Councilman Daryl Funk, who voted against the charter amendment on Nov. 26 of last year saying he was “very concerned that it will not pass the General Assembly as put forward,” said he wasn’t surprised by the proceedings.
In a statement Tuesday, Funk said it was “just a gut reaction” and that after a contentious redistricting last year, he thought that “conflict over political nominations and the timing of elections might attract attention from legislators.”
“Unfortunately, the end result is what I said was my concern in the beginning — that we are back at square one with no results to show for it,” Funk said.
Vice Mayor Shae Parker, who first noticed the missing paragraphs on the General Assembly’s website, still wondered why the language was removed without the town being told about it.

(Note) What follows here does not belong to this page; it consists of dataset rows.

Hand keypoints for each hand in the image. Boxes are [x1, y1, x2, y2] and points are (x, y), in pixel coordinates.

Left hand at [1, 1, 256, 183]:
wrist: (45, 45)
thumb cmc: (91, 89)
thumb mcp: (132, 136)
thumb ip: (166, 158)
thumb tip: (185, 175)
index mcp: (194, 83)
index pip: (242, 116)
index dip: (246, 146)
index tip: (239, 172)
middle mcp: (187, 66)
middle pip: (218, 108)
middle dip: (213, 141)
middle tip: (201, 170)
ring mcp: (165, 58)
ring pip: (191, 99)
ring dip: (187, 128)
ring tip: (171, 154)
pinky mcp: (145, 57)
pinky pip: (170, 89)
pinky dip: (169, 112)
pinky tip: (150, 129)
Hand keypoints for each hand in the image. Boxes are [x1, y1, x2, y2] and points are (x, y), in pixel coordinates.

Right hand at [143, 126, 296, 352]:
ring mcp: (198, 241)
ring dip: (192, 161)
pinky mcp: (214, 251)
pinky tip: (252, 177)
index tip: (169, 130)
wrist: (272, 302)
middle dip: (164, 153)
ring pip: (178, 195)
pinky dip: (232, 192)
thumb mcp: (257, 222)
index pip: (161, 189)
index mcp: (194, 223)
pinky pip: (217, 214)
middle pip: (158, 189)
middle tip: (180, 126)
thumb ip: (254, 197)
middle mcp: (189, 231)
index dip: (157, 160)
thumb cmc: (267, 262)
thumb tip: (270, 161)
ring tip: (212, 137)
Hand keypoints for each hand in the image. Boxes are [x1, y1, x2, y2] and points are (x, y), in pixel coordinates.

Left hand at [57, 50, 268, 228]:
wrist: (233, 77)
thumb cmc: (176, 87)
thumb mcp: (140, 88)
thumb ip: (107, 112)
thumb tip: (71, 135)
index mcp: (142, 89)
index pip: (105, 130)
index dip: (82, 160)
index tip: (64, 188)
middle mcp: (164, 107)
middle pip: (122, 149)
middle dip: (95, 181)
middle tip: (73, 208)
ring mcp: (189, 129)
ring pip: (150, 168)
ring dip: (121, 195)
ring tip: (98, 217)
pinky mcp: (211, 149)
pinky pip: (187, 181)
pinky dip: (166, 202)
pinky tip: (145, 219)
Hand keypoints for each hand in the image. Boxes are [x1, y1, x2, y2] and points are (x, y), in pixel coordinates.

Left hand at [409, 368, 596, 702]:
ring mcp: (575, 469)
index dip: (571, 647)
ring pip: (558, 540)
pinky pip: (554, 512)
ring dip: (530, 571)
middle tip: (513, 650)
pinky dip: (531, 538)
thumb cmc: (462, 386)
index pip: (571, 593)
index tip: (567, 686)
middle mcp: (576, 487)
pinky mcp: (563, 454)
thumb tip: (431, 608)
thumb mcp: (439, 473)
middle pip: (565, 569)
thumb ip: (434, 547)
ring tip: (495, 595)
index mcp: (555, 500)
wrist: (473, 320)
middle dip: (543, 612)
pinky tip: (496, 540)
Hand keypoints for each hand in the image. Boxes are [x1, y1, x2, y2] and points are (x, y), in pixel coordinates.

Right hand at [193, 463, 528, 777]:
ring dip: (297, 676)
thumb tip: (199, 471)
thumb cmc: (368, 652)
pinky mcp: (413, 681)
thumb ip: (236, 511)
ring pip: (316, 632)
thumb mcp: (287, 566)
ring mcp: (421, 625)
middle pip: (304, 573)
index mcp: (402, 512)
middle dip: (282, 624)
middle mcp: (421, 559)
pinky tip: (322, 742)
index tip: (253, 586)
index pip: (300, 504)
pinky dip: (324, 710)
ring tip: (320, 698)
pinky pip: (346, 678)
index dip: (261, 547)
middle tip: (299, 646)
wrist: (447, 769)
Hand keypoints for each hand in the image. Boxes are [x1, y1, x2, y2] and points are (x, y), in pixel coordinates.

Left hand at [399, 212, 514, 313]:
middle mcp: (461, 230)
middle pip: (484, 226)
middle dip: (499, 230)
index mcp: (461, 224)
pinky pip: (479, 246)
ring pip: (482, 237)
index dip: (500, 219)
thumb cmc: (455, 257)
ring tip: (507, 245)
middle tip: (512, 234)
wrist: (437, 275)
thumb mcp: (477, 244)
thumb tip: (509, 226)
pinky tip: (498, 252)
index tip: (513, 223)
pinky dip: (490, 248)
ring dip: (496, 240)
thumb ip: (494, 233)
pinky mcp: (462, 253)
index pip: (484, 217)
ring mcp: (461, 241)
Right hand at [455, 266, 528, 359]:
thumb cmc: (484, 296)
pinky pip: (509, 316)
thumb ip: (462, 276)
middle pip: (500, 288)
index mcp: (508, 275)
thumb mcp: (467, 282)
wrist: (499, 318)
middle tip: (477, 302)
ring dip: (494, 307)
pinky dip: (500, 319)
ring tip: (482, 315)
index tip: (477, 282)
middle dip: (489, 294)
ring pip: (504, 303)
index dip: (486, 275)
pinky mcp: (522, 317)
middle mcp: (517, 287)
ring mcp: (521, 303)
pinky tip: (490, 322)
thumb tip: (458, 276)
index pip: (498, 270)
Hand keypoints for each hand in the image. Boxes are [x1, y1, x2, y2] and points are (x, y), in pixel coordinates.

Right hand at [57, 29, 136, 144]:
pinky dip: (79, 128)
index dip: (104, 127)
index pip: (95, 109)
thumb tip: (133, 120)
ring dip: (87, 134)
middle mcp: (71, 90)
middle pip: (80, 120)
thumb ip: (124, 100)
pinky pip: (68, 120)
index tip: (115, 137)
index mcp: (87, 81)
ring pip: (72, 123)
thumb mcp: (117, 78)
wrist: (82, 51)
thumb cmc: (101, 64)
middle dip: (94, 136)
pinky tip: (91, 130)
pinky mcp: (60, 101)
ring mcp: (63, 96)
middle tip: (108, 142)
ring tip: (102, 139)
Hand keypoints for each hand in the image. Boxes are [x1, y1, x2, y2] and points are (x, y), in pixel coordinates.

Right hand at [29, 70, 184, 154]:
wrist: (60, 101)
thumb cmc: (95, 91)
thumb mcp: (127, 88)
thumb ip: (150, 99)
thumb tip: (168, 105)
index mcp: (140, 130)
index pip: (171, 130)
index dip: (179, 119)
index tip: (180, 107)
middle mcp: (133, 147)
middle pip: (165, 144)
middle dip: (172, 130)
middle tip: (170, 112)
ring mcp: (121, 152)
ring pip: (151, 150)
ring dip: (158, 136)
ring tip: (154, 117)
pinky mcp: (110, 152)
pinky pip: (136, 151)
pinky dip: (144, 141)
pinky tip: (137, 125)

“Gilbert is right that there was another agenda at work in light of the fact that the bill was altered before it was even presented,” Parker said Tuesday. “If [Gilbert is] so worried about liberties, all we were asking for is the same liberties granted to other communities.”
The trouble, Parker said, was that by deleting the language entirely, town elections would have moved to June by default.
“They realized they had to put something back in to keep that from happening,” Parker said. “It’s fairly obvious, from Gilbert’s comments, that he was representing the will of a few, rather than what those elected to serve the Town of Front Royal had expressed.”
Moving the town’s elections to November became a hot topic in local politics in the fall of 2010, following the ouster of former Town Manager Mike Graham.
Two citizen-lead groups, Save Our Town and the Coalition for Ethical Candidates for Front Royal Now lead the push, largely to increase voter turnout, which has been low for town elections for many years.
A council vote to change the elections to November in June 2011 failed when Darr broke a 3-3 tie in favor of staying in May.
A citizen-lead effort to change the elections to November did not collect enough signatures to get a referendum on the ballot.
Since then, the state board of elections has made it clear that towns that don’t move to November will have to pay for the costs associated with holding an election.
The council spent six months reviewing the charter and discussing the changes to the election last year.